» **JOB**: In the records below, find the line that contains "Nintendo Switch OLED - Pokémon Scarlet" and the line that contains "Brawl Stars". Set down exactly those lines and every line between them, and nothing more.

(Saved entries)

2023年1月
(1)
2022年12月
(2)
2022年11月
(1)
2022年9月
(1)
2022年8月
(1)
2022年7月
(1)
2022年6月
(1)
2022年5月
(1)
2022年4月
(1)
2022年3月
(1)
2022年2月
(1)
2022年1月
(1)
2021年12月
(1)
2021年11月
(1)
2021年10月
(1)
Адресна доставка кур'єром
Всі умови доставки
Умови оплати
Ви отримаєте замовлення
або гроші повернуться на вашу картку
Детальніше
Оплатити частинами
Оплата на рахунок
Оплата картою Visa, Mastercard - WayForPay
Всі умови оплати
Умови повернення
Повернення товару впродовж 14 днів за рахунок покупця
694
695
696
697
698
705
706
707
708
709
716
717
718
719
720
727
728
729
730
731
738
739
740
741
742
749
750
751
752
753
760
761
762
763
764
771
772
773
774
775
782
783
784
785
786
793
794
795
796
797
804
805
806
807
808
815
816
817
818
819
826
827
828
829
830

...

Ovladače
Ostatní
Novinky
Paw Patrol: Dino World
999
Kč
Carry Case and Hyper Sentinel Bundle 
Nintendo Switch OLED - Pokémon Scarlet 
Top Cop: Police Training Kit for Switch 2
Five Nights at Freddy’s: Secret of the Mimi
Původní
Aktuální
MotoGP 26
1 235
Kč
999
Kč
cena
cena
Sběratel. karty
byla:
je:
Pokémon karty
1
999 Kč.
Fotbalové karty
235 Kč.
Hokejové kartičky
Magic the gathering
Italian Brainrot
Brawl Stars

» **SOLVED EXERCISE**:
Nintendo Switch OLED - Pokémon Scarlet 
Top Cop: Police Training Kit for Switch 2
Five Nights at Freddy’s: Secret of the Mimi
Původní
Aktuální
MotoGP 26
1 235
Kč
999
Kč
cena
cena
Sběratel. karty
byla:
je:
Pokémon karty
1
999 Kč.
Fotbalové karty
235 Kč.
Hokejové kartičky
Magic the gathering
Italian Brainrot
Brawl Stars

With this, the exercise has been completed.